Tell guests to wrap up warm
“Make sure your guests know they are going to be outside,” says Vicki Steel at Aikwood Tower in the Borders. “They’ll get colder than you as they wait for the service to begin and won’t be charged by the same wedding adrenaline you’ll have. Tell them to wrap up warm, wear reasonably sensible shoes and bring a brolly (although we have a big supply at Aikwood on standby).”
“For those who ignore the advice to wrap up, it’s worthwhile having blankets or shawls for them to put over their shoulders,” adds Richard at Cormiston Farm.
Work around the masks
An open-sided marquee is the most effective form of cover. Under current Covid-19 restrictions, if the wedding’s held in a gazebo-style marquee, it means that guests don’t need to wear masks, although bear in mind that social distancing is still important, so the space needs to be roomy enough.

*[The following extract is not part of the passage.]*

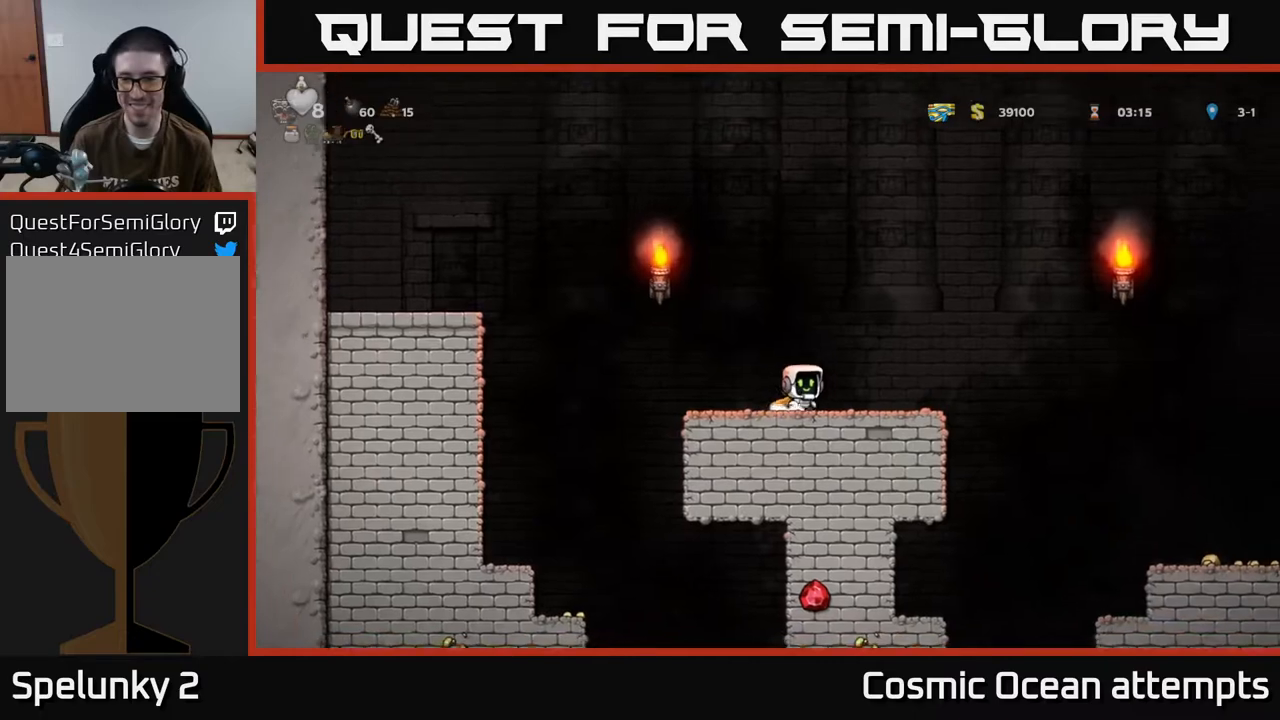
{"buttons": ["DPAD_RIGHT"], "left_stick": "center", "events": [[233, "A", "down"], [500, "A", "up"]]}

“We have a large marquee that has removable sides, so that we can keep one or two up to protect your loved ones against the prevailing wind,” says Richard at Cormiston Farm. “Guests stay dry, can social distance, and don’t have to wear a mask. The position of our large rhododendron bushes and garden walls also shelter the lawn where most services happen.”
Seek out sheltered spots
If a marquee isn’t setting your soul on fire, there are other options. How about Winton Castle’s romantic, walled garden, for instance? “It’s a beautiful, private space, glorious with colour, whatever the season,” smiles the venue’s Christopher Lamotte. “It’s two acres of pure joy and can be hired as an exclusive-use venue, entirely yours to play with. The adjacent Potting Shed also provides a superb indoor-outdoor combination by day, or at night, for after-hours entertaining. It’s a new area that offers the chance to reunite with friends in tranquil surroundings.”
Embrace the season (not each other)
“The trees at Aikwood Tower can be decorated with fairy lights – we’ve even seen brightly coloured chandeliers or umbrellas hung up. Make a virtue of the weather and embrace it – think lots of twinkly lights, fire pits and lanterns,” says Vicki at the Borders venue. “Substitute fizz with hot punch or mulled wine instead.”
“And should it turn for the worse, then both our Great Hall and Laich Hall can accommodate socially distanced ceremonies. It’s simply a case of all hands on deck to move the chairs and decor.”
Consider throwing your reception outdoors too
Cambo can also keep the party going outside, if you’re keen. “Outdoor receptions are great,” enthuses Louise. “We can host these on many parts of the estate. Some of our couples have transformed our Party Woodland parachute area into a dance floor, while we’ve had another couple using the outer courtyard for this. My favourite wedding meal in memory was served outside, with Anstruther Fish Bar catering. The tables were set out in the courtyard and guests enjoyed a chippy tea, followed by Fisher & Donaldson’s fudge doughnuts. What more could you possibly want?”